What is an ESB?
An Enterprise Service Bus (ESB) is a type of software platform known as middleware, which works behind the scenes to aid application-to-application communication. Think of an ESB as a “bus” that picks up information from one system and delivers it to another.
The term ESB first appeared in 2002, but the technology continues to evolve, driven by the need for ever-emerging internet applications to communicate and interact with one another.
Why would I want an ESB?
Imagine that there are two systems in an organization that need to exchange data. The technical teams that represent each system plan and implement a solution that allows these systems to communicate. A year or two later, the organization deploys several more systems that need to interact with each other as well as the existing two systems. How can all teams develop and reach agreement on the best solution?
It becomes very complicated to manage and maintain one solution as an organization’s IT systems expand. With just 10 systems, there could be 100 different interfaces and scores of disparate technical requirements.
ESB is the Solution
An ESB provides a secure, scalable and cost-effective infrastructure that enables real-time data exchange among many systems. Data from one system, known as a service provider, can be put on the enterprise service bus as a message, which is sent immediately to a service consumer of the data. If a new system wants to consume this same data, all it has to do is plug into the bus in the same manner.
An ESB can provide
- Messaging (asynchronous): Exchange data in real-time among systems.
- Web Services (e.g., SOAP & REST): Use applications that broker data requests and delivery.
- Data Transformation (e.g., XML, XSLT, JSON): Transform the data format to meet your system’s needs, or to add value to the data you receive.

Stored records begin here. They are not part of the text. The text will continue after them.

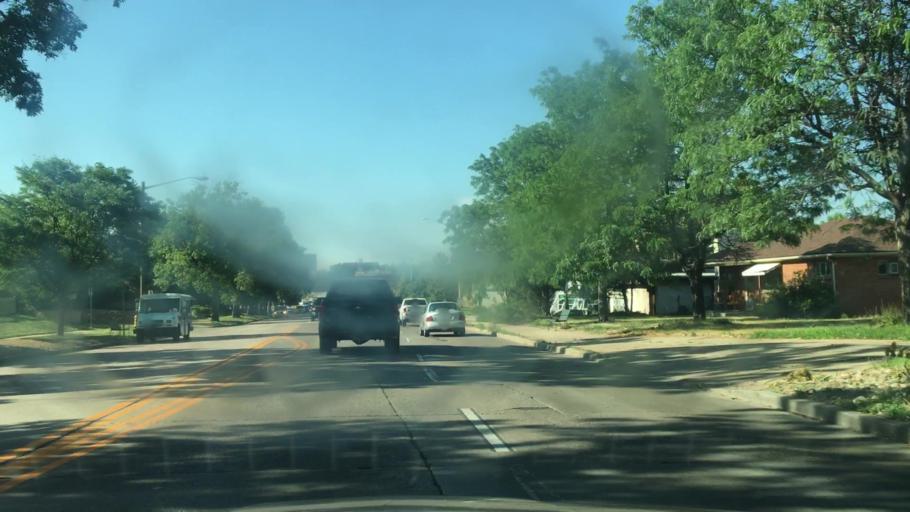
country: US
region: Colorado
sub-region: Arapahoe County
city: Glendale
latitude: 39.6881
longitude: -104.9594
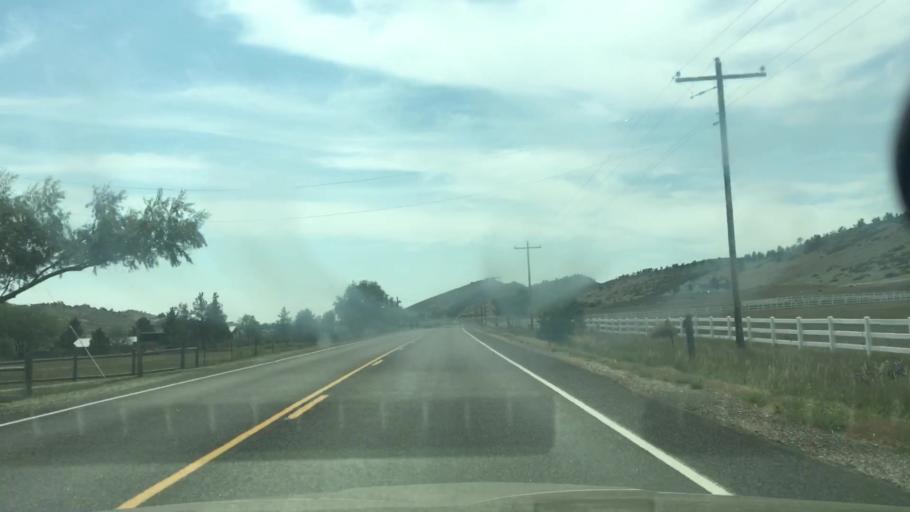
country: US
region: Colorado
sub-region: Larimer County
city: Campion
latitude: 40.3800
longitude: -105.1976
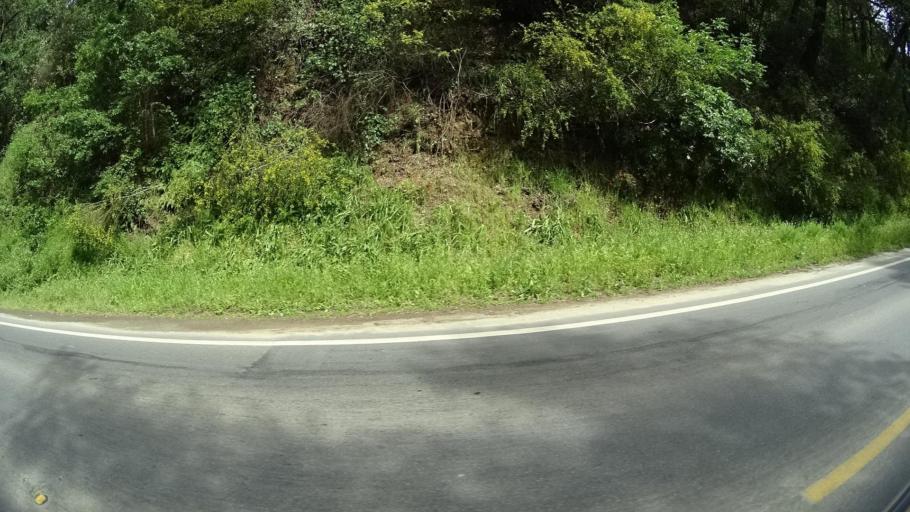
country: US
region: California
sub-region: Humboldt County
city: Redway
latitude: 40.1156
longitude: -123.8091
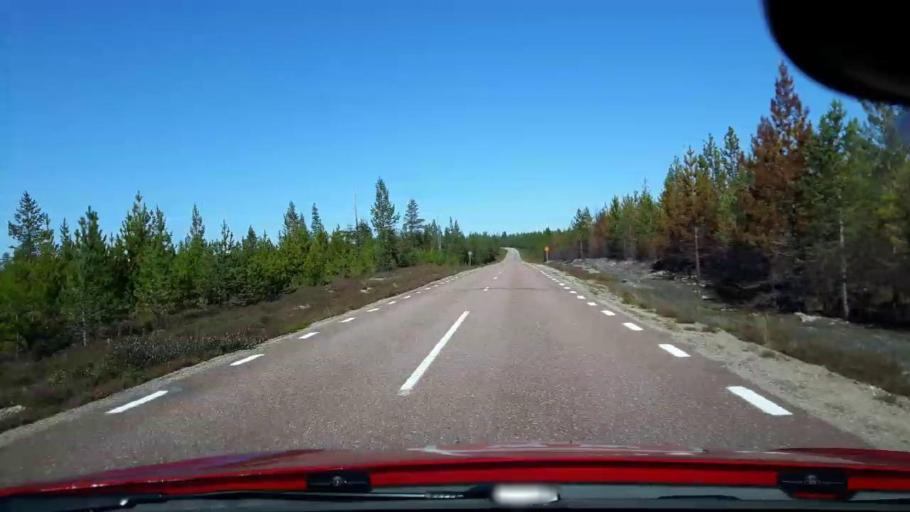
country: SE
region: Jaemtland
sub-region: Harjedalens Kommun
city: Sveg
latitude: 61.7141
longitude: 14.1686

- Routing Intelligence: Get secure access control to services and intelligent routing of data along its intended path.
The UCLA ESB
The UCLA ESB has been in operation since 2014 and is based on Red Hat JBoss Fuse. Although UCPath was the initial driver for its creation, the UCLA ESB is a shared platform available to the entire campus. It’s currently being used by several campus departments, including UCLA Financial Systems and Student Affairs.